MILTON MACIEL
Final da parte 5 - – E a acusação qual é? – perguntou o sargento, mais à vontade, tentando mostrar sua autoridade e seu conhecimento da lei.
Bastião perdeu a paciência com a ousadia do homenzinho.
– Ora, ora,
mecê num si faça di ingraçadinho! Intão num sabe o qui esse fio duma égua
disgramado feiz, não?!
– Sei! Sei!
Sei!! Sei, sim, seu moço, não se exalte! Eu sei, sim, perguntei por perguntar,
é dever do meu ofício, sabe? Afinal, estou no lugar do Dr. Delegado. Mas eu
sei, ele comeu os tampos de um menina de menor, tem que ser preso mesmo.
– Minina essa
qui acuntece di sê nossa parenta, num sabe? – foi a vez de Jeremias encarar o
sargento com cara de poucos amigos.
– Sim, sim,
eu fiquei sabendo de tudo. Por favor, os senhores sentem aqui, que eu vou
providenciar os documentos para lavrar a prisão do mequetrefe agora mesmo.
– Num carece,
seu sargento delegado – afirmou o filho mais novo. – Isso o sinhô faiz dispois.
Agora nóis qué vê é a cela dos prisionero. Quantos home tem preso hoje aqui?
– Bem, o
senhor compreende, não é? A gente só tem uma cela e tem preso demais nela. Eu
peço desculpas se não vou poder colocar o prisioneiro de vocês numa cela só
dele – e o sargento se desculpava em mil mesuras.
– Ara, ara,
mas quem é qui qué uma cela só pro bandido? Pois si nóis tá aqui é pra bota ele
na jaula cum os otro preso, si é!
– Ah, os
senhores querem que ele fique na mesma cela com os outros? Ah, bom, nesse caso,
não tem problema nenhum.
E o esperto sargento começou a rir. Estava
entendendo qual era a intenção dos Timbó. Agora ficava claro porque o tinham
trazido ali, vestido daquele jeito, de noiva.

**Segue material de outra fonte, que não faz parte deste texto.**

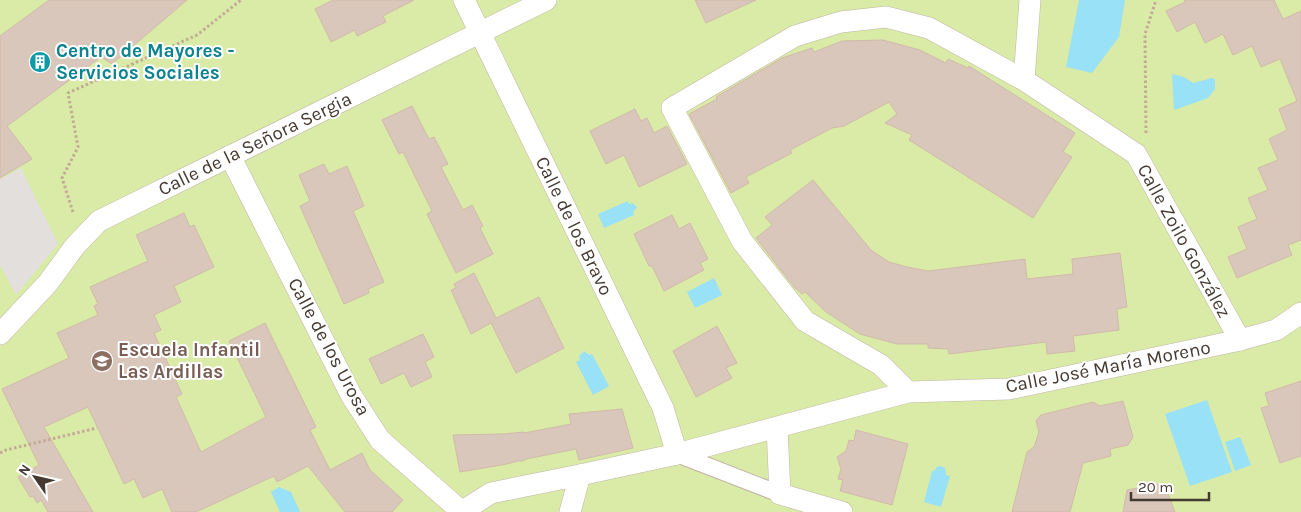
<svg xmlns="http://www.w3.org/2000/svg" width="1301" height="512" font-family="Karla,sans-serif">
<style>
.green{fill:#d9eba7}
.parking{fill:#e3dfdc}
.water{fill:#98e1f6}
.building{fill:#d8c7ba;stroke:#d1baaa}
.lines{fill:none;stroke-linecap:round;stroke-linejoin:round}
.pedestrian-casing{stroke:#c2b4a7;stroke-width:18}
.minor-casing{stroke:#c2b4a7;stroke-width:22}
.path{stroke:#c2aa94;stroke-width:3;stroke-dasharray:2.5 2.5;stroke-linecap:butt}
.pedestrian{stroke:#fff;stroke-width:16}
.minor{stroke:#fff;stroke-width:21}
.labels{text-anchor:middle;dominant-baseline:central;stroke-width:4;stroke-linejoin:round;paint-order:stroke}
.culture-label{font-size:19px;font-weight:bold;fill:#0d838f;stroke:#fff;text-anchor:start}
.street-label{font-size:19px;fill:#453a32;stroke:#fff}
.education-label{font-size:19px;font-weight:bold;fill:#785e54;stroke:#fff;text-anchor:start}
</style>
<rect width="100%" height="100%" fill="#f3ebe2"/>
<!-- green -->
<rect class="green" x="0" y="0" width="1301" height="512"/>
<!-- parking -->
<polygon class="parking" points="21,168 58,244 16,295 0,265 0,179"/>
<!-- water -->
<g class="water">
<polygon points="1079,0 1125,0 1119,37 1092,73 1066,67"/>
<polygon points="1172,74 1184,77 1193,83 1212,78 1215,79 1215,89 1208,98 1174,110"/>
<polygon points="628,201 629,204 632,203 637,207 633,212 634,215 604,228 598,214"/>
<polygon points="714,278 722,295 695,308 687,292"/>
<polygon points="584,351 589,355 592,354 609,386 593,395 576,362 580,360 579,356"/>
<polygon points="1207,400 1232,472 1190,486 1165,414"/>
<polygon points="1240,437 1251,465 1235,471 1225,442"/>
<polygon points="941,466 945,468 946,475 950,476 941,507 924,502 932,471 934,471 937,467"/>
<polygon points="279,487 291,492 300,512 280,512 271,492"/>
</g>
<!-- building -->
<g class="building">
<polygon points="49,0 187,0 112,64 101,57 7,126 32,159 0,178 0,36"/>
<polygon points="333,0 414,0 383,16 386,22 357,36 355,30 331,42 315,9"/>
<polygon points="695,0 756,0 706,23"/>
<polygon points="1184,0 1274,0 1283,19 1301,11 1301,240 1288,245 1292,255 1237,278 1228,257 1247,249 1238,227 1257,219 1248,198 1268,190 1258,168 1278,160 1269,139 1287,130 1279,109 1297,101 1280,59 1261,67 1252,46 1233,55 1223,34 1205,43 1195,22 1177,32 1166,11 1185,2"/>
<polygon points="883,40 920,50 946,63 948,59 968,68 969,66 1075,133 1063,152 1072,157 1033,218 909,140 912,135 885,123 897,114 889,102 844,126 832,128 790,150 792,153 746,177 749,183 731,193 689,114 717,99 716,97 782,58 812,48 814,52 842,41"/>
<polygon points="412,106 429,139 434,137 448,164 441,167 463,210 472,205 483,226 480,228 493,254 456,273 427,214 432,211 403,152 399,154 382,120"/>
<polygon points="635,109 641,121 647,118 654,133 667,126 687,164 639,187 624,155 606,164 590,131"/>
<polygon points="324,164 329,174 347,166 364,206 353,211 384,282 368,289 369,293 344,304 300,206 310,201 299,175"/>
<polygon points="813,180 871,250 889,262 907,267 928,271 1025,259 1027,279 1073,274 1072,259 1120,253 1127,307 1117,309 1119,330 1073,336 1075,351 1047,354 1046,342 949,354 948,349 928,348 928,344 897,344 860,334 826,312 805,292 802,294 794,287 756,238 772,225 765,217"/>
<polygon points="184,213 190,227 194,225 214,267 174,286 181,302 154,315 161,330 154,333 182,394 176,397 201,452 266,417 229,341 265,323 316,427 310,430 330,470 362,453 370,470 403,500 392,512 345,512 308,466 277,482 274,476 196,512 172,512 162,489 143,498 134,479 124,484 88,407 44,427 93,512 48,512 41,500 37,503 33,496 30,497 18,477 39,465 2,389 69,358 57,333 98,315 94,306 98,304 90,287 148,261 136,235"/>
<polygon points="672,215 679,229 690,223 708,259 700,263 704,270 664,291 652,266 649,266 634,234"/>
<polygon points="474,273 496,318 539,297 564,348 516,373 491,323 471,334 451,290 456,288 454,284"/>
<polygon points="717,326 737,363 726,368 732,378 696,397 673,351"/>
<polygon points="423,334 434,357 425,362 432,377 411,387 404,373 381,384 369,359"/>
<polygon points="1301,381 1301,456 1280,463 1261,408 1269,406 1265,393"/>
<polygon points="1123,401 1133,437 1128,445 1110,449 1111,456 1083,463 1070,512 1012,512 1027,452 1034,447 1039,432 1036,421 1041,415 1093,402 1100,406"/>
<polygon points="622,409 633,448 579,460 576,449 526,459 523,461 518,461 507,464 460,472 453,435 503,434 524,432 524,433 571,424 569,414"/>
<polygon points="856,430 908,444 892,505 840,491 843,480 838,479 841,469 837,457 846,451 849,440 854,441"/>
<polygon points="1164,483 1175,512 1123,512 1127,490"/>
</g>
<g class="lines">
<!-- pedestrian casing -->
<g class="pedestrian-casing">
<polyline id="pedestrian" points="677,454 780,494"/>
</g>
<!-- minor casing -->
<g class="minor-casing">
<g id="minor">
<polyline points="464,0 663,408 677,454"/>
<polyline points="1024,80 1030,0"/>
<polyline points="230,156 351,395 380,440 462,512"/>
<polyline points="0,334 48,283 75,246 99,221 546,0"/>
<polyline points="908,392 881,365 805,321 742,241 672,108 795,36 841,22 886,17 929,28 1024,80 1136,154 1240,340"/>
<polyline points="777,428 780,494 842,512"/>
<polyline points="461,512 491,493 580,475 677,454 908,392 1009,389 1240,340 1276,330 1301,313"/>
<polyline points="570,512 580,475"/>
</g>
</g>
<!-- path -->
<g class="path">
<polyline points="1146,133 1145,34 1156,0"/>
<polyline points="73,212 62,178 78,147 68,93 197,35 241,0"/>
<polyline points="0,453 6,450 97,428"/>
</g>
<!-- pedestrian -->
<use href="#pedestrian" class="pedestrian"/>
<!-- minor -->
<use href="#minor" class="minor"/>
</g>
<!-- icons -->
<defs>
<g id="building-disc" transform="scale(1.125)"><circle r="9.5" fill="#0f9aa8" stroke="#fff"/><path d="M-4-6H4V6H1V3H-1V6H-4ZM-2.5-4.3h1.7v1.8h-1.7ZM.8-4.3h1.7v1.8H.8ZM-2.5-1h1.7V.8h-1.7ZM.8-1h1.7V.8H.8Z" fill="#fff"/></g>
<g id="school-disc" transform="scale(1.125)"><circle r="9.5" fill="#8d6e63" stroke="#fff"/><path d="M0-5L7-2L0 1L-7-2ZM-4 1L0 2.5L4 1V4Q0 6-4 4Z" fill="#fff"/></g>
</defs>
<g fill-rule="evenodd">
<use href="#building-disc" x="40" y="62"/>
<use href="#school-disc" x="102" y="361"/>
</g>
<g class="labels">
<!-- culture labels -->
<g class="culture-label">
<text x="56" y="51">Centro de Mayores -<tspan x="56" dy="22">Servicios Sociales</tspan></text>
</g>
<!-- street labels -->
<g class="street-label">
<text transform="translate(255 144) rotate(-26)">Calle de la Señora Sergia</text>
<text transform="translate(574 226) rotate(64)">Calle de los Bravo</text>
<text transform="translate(1184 241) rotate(61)">Calle Zoilo González</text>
<text transform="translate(329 347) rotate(62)">Calle de los Urosa</text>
<text transform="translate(1108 367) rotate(-11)">Calle José María Moreno</text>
</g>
<!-- education labels -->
<g class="education-label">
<text x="118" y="350">Escuela Infantil<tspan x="118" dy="22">Las Ardillas</tspan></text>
</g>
</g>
<!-- north arrow -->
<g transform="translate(35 477) rotate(304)" stroke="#ffffff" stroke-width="4" paint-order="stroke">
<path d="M0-4L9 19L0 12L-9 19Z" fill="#453a32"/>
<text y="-8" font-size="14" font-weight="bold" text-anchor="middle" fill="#453a32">N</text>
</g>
<!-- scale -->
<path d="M1131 492v8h78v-8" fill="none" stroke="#453a32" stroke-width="2.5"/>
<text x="1138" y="492" font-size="15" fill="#453a32" stroke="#ffffff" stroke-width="4" paint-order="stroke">20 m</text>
</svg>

Osmar, o artífice por trás da luminosa idéia,
tomou a si a condução da cerimônia nupcial que se seguiu:
– Pois nóis
tem aqui a noivinha prá casá. Mas o sinhô ainda não disse quantos são os marido
dela qui istão na cela.
– Ah, mas são
seis homens, seu moço. Será que esse número é bom para a sua idéia?
Osmar olhou para os parentes, viu os olhos de
João Boto se arregalarem ainda mais, puro cagaço!
– É, acho qui
tá bom pra começá. Pois intão vamo levá a noivinha pra casa dela!
O sargento abriu a porta de grade, retirando
o grosso cadeado. Os outros presos olharam a cena surpresos, mas começaram logo
a rir, ao reconhecer João Boto naquelas roupas de noiva. Aí reconheceram Dito
Timbó e perderam a vontade de rir. Ficou a curiosidade. Osmar sentenciou:
– Ói qui
filicidade pr’ocês esta tarde: Ocês tá tudo na mão faiz um tempão, mais agora
nóis tá trazendo pr’ocês uma noivinha – e empurrou João Boto para dentro da
cela, onde os outros homens o receberam com gargalhadas, beliscões no traseiro
desnudo e tudo o mais a que uma noivinha tinha direito na tarde gloriosa de
suas núpcias com seus maridos.
Que
Dona Flor, que nada! Gulosa, a noivinha ia encarar logo seis maridos, todos de uma só vez.
Sargento Elias ria às bandeiras despregadas.
Dobrava-se de tanto rir, chegava a perder a fala e a respiração, os olhos
cheios de lágrimas. Sim, senhor! Quando é que ia poder imaginar uma coisa
assim, tão insólita? Pois não é que um jagunço, um jagunço que era o mais
famoso e o mais temido matador de toda a região, lhe trazia aquele desordeiro
ali, pronto para ser preso? Um matador – aliás, um não, quatro ao todo – bandido matador dando uma de policial, prendendo
bandido descabaçador e fazendo entrega em domicílio, direto na delegacia, mas
que mundo era esse, meu Deus?! O que mais faltava inventarem?!
Pois a resposta estava ali mesmo: bandido
doutor, fazendo castrar cirurgicamente bandido estuprador, com cuidados e
requintes de assepsia. Mais essa, Senhor! E a execução final do plano, então:
tirar as calças do homem (homem?), vesti-lo de noiva, desfilar com ele pela
cidade e, por fim, entregá-lo como noivinha a seis maridos de má catadura,
prisioneiros eviden-temente famintos de mulher.